:: INPUT DATA

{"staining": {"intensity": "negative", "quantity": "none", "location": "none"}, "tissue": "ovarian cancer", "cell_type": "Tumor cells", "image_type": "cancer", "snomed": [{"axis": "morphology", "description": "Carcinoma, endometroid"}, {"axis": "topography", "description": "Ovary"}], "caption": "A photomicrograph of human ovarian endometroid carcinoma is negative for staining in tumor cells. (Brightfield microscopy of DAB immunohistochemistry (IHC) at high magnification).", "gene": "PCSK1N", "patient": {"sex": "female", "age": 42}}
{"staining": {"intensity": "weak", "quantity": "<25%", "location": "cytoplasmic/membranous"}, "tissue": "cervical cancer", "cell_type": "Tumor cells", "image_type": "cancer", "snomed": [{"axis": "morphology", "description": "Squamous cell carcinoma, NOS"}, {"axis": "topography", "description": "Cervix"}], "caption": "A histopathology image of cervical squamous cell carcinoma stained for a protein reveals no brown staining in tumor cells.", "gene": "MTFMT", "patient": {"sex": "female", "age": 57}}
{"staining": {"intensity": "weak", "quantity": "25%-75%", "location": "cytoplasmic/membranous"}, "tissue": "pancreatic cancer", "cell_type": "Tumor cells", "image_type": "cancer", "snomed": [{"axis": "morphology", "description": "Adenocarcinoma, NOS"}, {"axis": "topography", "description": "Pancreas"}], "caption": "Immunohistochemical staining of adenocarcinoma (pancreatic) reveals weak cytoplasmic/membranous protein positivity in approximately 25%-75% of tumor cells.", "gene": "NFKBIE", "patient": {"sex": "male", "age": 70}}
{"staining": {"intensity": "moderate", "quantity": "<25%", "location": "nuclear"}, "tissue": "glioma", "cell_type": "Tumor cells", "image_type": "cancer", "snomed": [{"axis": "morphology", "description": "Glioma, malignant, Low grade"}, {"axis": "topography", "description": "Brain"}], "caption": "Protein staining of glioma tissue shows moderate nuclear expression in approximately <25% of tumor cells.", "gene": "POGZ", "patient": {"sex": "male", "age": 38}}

::::

Repeat the listing above exactly, line for line.

**EXERCISE RESPONSE**
{"staining": {"intensity": "negative", "quantity": "none", "location": "none"}, "tissue": "ovarian cancer", "cell_type": "Tumor cells", "image_type": "cancer", "snomed": [{"axis": "morphology", "description": "Carcinoma, endometroid"}, {"axis": "topography", "description": "Ovary"}], "caption": "A photomicrograph of human ovarian endometroid carcinoma is negative for staining in tumor cells. (Brightfield microscopy of DAB immunohistochemistry (IHC) at high magnification).", "gene": "PCSK1N", "patient": {"sex": "female", "age": 42}}
{"staining": {"intensity": "weak", "quantity": "<25%", "location": "cytoplasmic/membranous"}, "tissue": "cervical cancer", "cell_type": "Tumor cells", "image_type": "cancer", "snomed": [{"axis": "morphology", "description": "Squamous cell carcinoma, NOS"}, {"axis": "topography", "description": "Cervix"}], "caption": "A histopathology image of cervical squamous cell carcinoma stained for a protein reveals no brown staining in tumor cells.", "gene": "MTFMT", "patient": {"sex": "female", "age": 57}}
{"staining": {"intensity": "weak", "quantity": "25%-75%", "location": "cytoplasmic/membranous"}, "tissue": "pancreatic cancer", "cell_type": "Tumor cells", "image_type": "cancer", "snomed": [{"axis": "morphology", "description": "Adenocarcinoma, NOS"}, {"axis": "topography", "description": "Pancreas"}], "caption": "Immunohistochemical staining of adenocarcinoma (pancreatic) reveals weak cytoplasmic/membranous protein positivity in approximately 25%-75% of tumor cells.", "gene": "NFKBIE", "patient": {"sex": "male", "age": 70}}
{"staining": {"intensity": "moderate", "quantity": "<25%", "location": "nuclear"}, "tissue": "glioma", "cell_type": "Tumor cells", "image_type": "cancer", "snomed": [{"axis": "morphology", "description": "Glioma, malignant, Low grade"}, {"axis": "topography", "description": "Brain"}], "caption": "Protein staining of glioma tissue shows moderate nuclear expression in approximately <25% of tumor cells.", "gene": "POGZ", "patient": {"sex": "male", "age": 38}}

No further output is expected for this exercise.